Sunday, November 10, 2013

Where Mark's brain has been, pt 1: The mooring of starting out

Jacobs has talked about the blog form as an opportunity for writing essays in installments.  I want to try something along those lines:

---

When my mom died, around a year and a half ago, I started reading a lot of poetry.  I hadn't done much of that for some time.  But I expected poetry to be a source of solace, and it was, and still is.  Maybe, initially, it had something to do with the fact that many poems are short, and thus look suspiciously like Easy Answers.  But the exact source of solace I ended up locating, or at least a home for the confusion and anxiety of grief, was a surprise: I started reading a lot of what you’d maybe call difficult poetry.  By which I mean poems of seeming anti-meaning that don’t yield their secrets easily if at all.  Not the bleeding experimental edge, mind you.  No, the stuff I'm dipping into is relatively tame; stuff that's always threatening to coalesce into meaning or melody—Wallace Stevens, Jorie Graham, Kenneth Koch, and most of all John Ashbery.

One would expect the mourner to look for poems rife with clear Truths, gentle cycle-of-life meditations about the Body Of The World and the Overwhelming Splendor Of It All.  Poems of comfort.  Things like this, or this, or this (all picked, I swear, at random from last few months of WA archives1).  So much of the language my family heard from friends and cards seems to hustle us in that direction, to offer alchemical formulae to transmute loss into meaning, and pronto.  But the poems I read and listened to (courtesy of the magnificent Penn Sound Archives) don’t seem particularly interested in catharsis, or even legibility—they don’t give a fig about my personal grief.  Their starting point here is—well, I don't know.  Sounds, yes; arresting juxtapositions in the surrealist tradition, sure; certain ideas about the act of artistic creation, probably.  But there's no embarking from any spontaneous overflows of powerful emotion, and if something is being recollected, it is difficult to discern whether from a state of tranquility or what. Still, like the creation myth where the world is made of scraps idly swept from the gods' table, these guys write such dense stuff that certain lines and half-lines can't help but cloak my own rejected thoughts in alienated majesty.

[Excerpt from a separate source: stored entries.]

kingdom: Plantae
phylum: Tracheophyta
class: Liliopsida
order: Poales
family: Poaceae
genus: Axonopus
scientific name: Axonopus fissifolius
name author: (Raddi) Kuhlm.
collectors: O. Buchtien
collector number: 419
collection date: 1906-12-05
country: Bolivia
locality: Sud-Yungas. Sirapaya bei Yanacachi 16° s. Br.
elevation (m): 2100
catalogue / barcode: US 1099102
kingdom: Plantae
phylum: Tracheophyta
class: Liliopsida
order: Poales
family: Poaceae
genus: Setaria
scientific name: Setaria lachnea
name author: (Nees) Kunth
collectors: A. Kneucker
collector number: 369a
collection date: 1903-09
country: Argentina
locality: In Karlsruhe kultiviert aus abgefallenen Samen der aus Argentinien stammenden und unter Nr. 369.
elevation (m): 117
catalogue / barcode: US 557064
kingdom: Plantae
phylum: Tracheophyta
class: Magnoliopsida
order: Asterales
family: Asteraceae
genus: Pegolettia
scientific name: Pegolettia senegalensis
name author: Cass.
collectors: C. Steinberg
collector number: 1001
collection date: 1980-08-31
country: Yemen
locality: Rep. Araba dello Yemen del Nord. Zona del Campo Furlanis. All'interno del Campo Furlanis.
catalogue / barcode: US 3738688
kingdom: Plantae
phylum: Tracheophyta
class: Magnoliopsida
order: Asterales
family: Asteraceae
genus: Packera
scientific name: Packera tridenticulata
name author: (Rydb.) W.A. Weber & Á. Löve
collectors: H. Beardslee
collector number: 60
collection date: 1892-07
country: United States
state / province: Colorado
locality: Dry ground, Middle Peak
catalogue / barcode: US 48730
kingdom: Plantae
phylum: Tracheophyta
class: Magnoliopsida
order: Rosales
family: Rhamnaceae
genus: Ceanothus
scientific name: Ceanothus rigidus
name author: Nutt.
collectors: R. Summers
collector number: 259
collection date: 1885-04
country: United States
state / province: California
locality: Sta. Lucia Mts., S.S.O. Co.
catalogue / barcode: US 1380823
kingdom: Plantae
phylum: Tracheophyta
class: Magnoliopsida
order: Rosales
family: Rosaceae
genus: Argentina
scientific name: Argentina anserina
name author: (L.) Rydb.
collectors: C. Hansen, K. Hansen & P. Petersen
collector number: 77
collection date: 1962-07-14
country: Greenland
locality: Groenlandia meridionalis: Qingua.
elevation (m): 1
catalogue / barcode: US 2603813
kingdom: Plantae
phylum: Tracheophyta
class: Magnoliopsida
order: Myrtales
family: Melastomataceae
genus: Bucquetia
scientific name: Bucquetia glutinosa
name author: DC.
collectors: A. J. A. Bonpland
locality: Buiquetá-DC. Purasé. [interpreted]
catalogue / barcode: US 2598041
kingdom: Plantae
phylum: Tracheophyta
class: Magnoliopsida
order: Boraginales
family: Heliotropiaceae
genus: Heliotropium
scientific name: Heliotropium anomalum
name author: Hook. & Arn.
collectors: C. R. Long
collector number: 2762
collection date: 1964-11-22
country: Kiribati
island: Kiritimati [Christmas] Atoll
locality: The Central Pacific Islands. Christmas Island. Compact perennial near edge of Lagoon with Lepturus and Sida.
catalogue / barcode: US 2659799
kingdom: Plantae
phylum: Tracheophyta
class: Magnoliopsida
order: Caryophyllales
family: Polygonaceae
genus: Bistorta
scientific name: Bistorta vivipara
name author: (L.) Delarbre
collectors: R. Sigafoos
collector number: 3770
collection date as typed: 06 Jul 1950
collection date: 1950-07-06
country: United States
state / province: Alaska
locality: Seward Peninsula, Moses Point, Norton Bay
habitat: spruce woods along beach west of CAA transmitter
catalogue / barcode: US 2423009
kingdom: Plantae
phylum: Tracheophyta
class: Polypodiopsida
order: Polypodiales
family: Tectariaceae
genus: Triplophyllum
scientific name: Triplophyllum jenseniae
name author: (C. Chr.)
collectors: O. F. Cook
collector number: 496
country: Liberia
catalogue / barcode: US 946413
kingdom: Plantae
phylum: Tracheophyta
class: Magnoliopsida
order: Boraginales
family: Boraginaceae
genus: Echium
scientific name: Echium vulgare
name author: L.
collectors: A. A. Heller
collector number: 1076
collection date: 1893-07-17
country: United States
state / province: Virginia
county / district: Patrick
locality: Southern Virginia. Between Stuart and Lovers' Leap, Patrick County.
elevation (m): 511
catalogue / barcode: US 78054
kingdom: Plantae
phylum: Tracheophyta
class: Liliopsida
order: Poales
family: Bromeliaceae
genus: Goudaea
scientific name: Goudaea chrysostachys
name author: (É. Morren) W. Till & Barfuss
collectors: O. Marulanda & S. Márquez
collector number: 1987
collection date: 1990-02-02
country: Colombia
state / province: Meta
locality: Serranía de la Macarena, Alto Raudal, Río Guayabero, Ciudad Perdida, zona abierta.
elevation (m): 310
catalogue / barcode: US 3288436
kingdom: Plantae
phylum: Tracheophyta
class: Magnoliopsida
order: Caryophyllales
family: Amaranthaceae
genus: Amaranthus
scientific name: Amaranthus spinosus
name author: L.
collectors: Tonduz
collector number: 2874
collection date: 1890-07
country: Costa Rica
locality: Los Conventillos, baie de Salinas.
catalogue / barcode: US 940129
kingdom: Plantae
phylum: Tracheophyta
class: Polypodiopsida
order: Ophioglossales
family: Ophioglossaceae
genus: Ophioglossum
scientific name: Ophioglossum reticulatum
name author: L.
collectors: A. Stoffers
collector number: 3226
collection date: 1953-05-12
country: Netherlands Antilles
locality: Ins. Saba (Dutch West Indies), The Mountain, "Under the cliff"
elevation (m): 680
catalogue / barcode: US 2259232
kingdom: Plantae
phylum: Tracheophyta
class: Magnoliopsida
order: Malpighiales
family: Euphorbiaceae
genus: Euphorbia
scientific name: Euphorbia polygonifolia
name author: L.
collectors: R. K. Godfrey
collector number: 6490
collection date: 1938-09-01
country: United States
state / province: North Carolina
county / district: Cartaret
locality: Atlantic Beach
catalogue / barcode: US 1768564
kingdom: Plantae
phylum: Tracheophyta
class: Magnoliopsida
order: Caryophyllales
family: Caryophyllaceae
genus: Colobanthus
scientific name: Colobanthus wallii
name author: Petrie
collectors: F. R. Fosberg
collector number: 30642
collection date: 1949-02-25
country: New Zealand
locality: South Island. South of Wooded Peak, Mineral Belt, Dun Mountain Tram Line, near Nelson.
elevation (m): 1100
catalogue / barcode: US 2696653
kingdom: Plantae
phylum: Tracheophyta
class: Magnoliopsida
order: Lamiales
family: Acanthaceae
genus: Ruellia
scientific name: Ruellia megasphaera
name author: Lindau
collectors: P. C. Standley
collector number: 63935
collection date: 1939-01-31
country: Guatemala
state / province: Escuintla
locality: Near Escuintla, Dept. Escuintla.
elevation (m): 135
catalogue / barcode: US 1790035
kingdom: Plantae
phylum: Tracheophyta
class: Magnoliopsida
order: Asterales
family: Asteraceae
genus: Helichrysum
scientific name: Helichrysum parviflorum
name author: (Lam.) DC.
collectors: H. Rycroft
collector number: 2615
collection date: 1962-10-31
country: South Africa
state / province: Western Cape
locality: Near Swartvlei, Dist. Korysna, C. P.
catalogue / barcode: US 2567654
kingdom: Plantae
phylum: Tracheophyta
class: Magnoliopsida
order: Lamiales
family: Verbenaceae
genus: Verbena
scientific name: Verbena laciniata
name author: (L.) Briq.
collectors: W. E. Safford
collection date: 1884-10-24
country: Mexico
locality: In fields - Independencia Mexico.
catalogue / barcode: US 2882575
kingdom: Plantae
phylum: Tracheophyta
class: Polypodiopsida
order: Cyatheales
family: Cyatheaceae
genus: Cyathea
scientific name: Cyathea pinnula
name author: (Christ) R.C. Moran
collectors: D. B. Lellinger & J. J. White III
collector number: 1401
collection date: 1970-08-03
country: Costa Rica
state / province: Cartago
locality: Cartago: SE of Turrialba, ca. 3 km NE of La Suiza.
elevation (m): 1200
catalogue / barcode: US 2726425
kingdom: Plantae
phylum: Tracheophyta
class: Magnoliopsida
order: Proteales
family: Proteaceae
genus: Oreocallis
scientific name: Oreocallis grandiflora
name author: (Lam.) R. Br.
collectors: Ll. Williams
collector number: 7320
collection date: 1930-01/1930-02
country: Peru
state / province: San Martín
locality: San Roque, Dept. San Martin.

For example, take the delightful moment in Ashbery's very, very long poem "The Skaters" where he announces, "It is time now for a general understanding  / of the meaning of all this."  In a 1964 recording of the poem, this line is received with laughter.  It is hilariously straightforward, but perhaps the laughter contains a little relief as well—if he's making a joke about meaning, he must know that this poem is difficult.  Up to this point, we were worried that maybe, just maybe, we were missing some point that was obvious to everyone else.2    Of course what follows is only an explanation of why he won't explain anything, and it's not easy even to get that out of it.  But then there's a startling sort of aside:
...Except to say that the carnivorous
Way of these lines is to devour their own nature, leaving
Nothing but a bitter impression of absence, which as we know involves presence, but still.
Nevertheless these are fundamental absences, struggling to get up and be off themselves.
I do not believe Ashbery intended to evoke the feeling of grief's tapering off, the guilt at sliding back into normal life.  Nor was he trying to describe the anxiety that I'd forget my mom's face and voice.  But when I hear these lines, I can't not feel those things, rendered as crisp and perfect as if Raymond Carver had done it.

Which sounds a lot like I've snuck the sympathy cards’ grubby scramble for Meaning into the avant garde, doesn't it? What a hermeneutical faux pas, especially in a poem that, if it's about anything, is about 'skating' blithely across the surface of meaning.  Hypocrite lecteur! Surely this is a shallow and limited way to read a poem, just naked projection, right?

If there's a defense of this method, it's that the fractured and dense nature of the poems I'm talking about keep these moments from coming too easy or too often.  Any measure of comfort is found, paradoxically, because the poet isn't generally offering any comfort.  There's some scrounging on my part to find it, there's no takeaway in big pastel script.  And in that it seems so much more like messy real life than any tidy, epiphany-driven 'grief' poem.  What I wanted in the months after mom died wasn't kindly sages to illuminate my path—that feels (to me, which may reveal more about my attitudes that the poets') patronizing and facile.  Instead I found myself looking for fellow-travelers, other voices in the dark to articulate and give texture to its darkness, as Brecht describes:
In the dark times,
Will there also be singing?
Yes, there will also be singing.
About the dark times. 

1While the Keilloriana of Good Poems has been kind of a drag, some of the hoariest bits of the canon have come crawling out of high school anthologies to make new sense: Whitman, Dickinson, Hopkins; even musty old "Dover Beach" and its midnight anti-epiphany turned out to be kind of profoundly moving when I read it after mom's funeral while my wife slept beside me.
2If we do miss the point, we're in good company: Auden awarded Ashbery the Yale Younger Poet's Prize, then later claimed not to have understood a word of the manuscript.